Pire encore, chaque personne à qui il aura été promis, sera fondée à réclamer.
« Cet arrêt accompagne un assainissement des pratiques de la profession en
matière de jeux de loterie. Il incite à davantage de prudence car le régime de
responsabilité pénalise plus lourdement. » C'est bien de cela justement que se
félicite Isabelle Faujour, adjointe au responsable juridique de l'UFC Que
choisir qui pense qu'une telle décision « protège mieux les consommateurs et
oblige les sociétés de VPC à mesurer les termes de leurs communications ».

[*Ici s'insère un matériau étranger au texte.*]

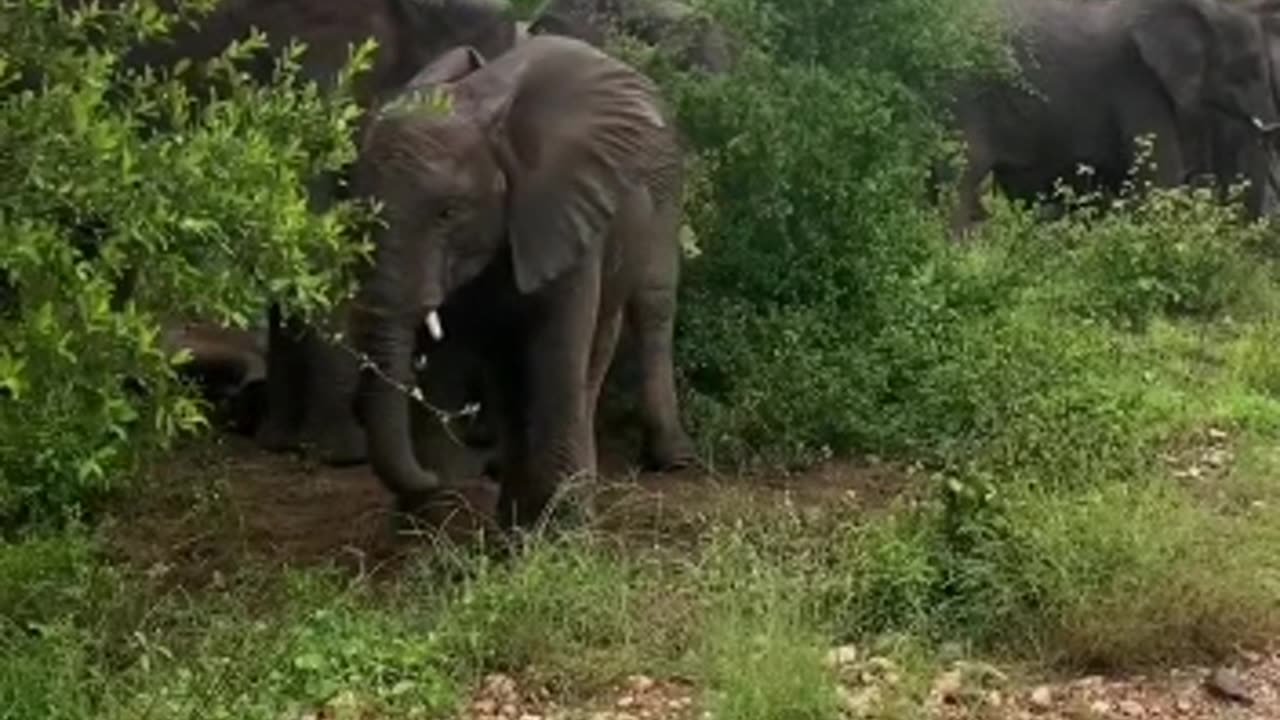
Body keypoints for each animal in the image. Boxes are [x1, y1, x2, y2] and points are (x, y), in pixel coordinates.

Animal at [345, 35, 696, 527]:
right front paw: (437, 525)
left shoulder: (563, 215)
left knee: (650, 306)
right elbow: (452, 355)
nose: (430, 479)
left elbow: (555, 348)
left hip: (666, 184)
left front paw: (562, 529)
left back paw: (668, 461)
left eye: (449, 212)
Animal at [947, 0, 1280, 234]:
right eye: (1247, 67)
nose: (1271, 127)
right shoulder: (1134, 79)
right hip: (964, 98)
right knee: (960, 177)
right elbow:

Bruxelles se penche sur les promotions des ventes
Mais
la Cour de cassation n'est pas la seule à s'interroger. L'Union européenne
vient, à son tour, de se pencher sur les disparités législatives en matière de
promotions des ventes des Quinze. « La disparité des réglementations est un
frein évident au commerce transfrontalier. Il est aujourd'hui impossible
d'organiser une loterie dans plusieurs pays. Ainsi les loteries par pré-tirage
sont interdites en Italie, nécessaires en Hollande. Avec le développement du
commerce en ligne, ce problème devient plus pressant », constate le nouveau
délégué général de la Fevad, Marc Lolivier. C'est pourquoi la Commission, dans
un projet de règlement présenté devant le Parlement en septembre 2002, veut
libéraliser l'utilisation des outils de promotion des ventes (voir ci-dessous).
Même si les professionnels de la vente à distance ont su réformer leurs
pratiques, difficile de croire que "l'obligation de transparence", instituée
par le nouveau règlement européen en échange de la libéralisation du marché des
promotions de ventes assure, à elle seule, l'assainissement des pratiques. En
particulier sur Internet où il semble que les sociétés d'e-commerce oublient
vite les règles d'une bonne gestion des accélérateurs de retours.